モブ令嬢の私にはあまり関係ない存在とはいえ、万が一とばっちりを受けて断罪とかされては困るので出来ればあまりお近付きにはなりたくないんだけど。
しかし、マクシム様はあのレイヤー公爵家の次期当主。流石に断れないわ。
「え、ええ、勿論ですわ」
「ありがとうございます、レティも喜ぶことでしょう。さ、レティ。残念だが今日のところは家に帰らないといけない。また、来よう」
レティちゃんはマクシム様の顔を見上げると、不満そうにニャアと鳴いて大人しくなった。
マクシム様はレティちゃんが大人しくなったことを確認すると、カフェの出口へと歩き出した。
私はグレイ君を抱き上げ、レティちゃん、マクシム様、従者の皆様をお見送りすることにした。

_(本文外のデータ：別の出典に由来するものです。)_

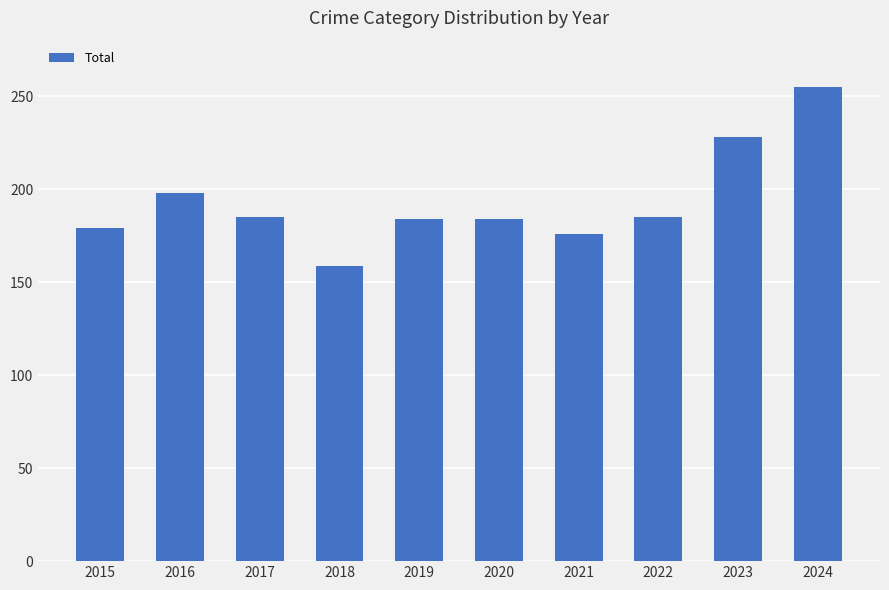

What is the value of the 10th bar from the left?

255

「セリーヌ嬢、今日はレティ共々大変お世話になりました」
「いえ、こちらこそ本日は保護猫カフェにお越し下さりありがとうございました。またのお越しをお待ちしております」
マクシム様はじっと私を見つめたまま「また伺います」と言い残し、去って行った。
はぁ、やれやれ。まさかこんなところで攻略対象者に出会うなんて。
マクシム様がいなくなり、ほっと脱力しているのも束の間、リチャードが険しい顔をして私に話しかけて来た。
「はぁ、この猫娘は、猫だけでは飽き足らずトラブルまで呼び込むとは。それに、家庭教師との約束時間はとっくに過ぎています。時間がありませんからすぐに帰りますよ、いいですね!?」
「うっ……はい」
その後、私は、馬車の中でリチャードに叱られ家では事情を知ったお母様にキツくお灸を据えられることになった。トホホ。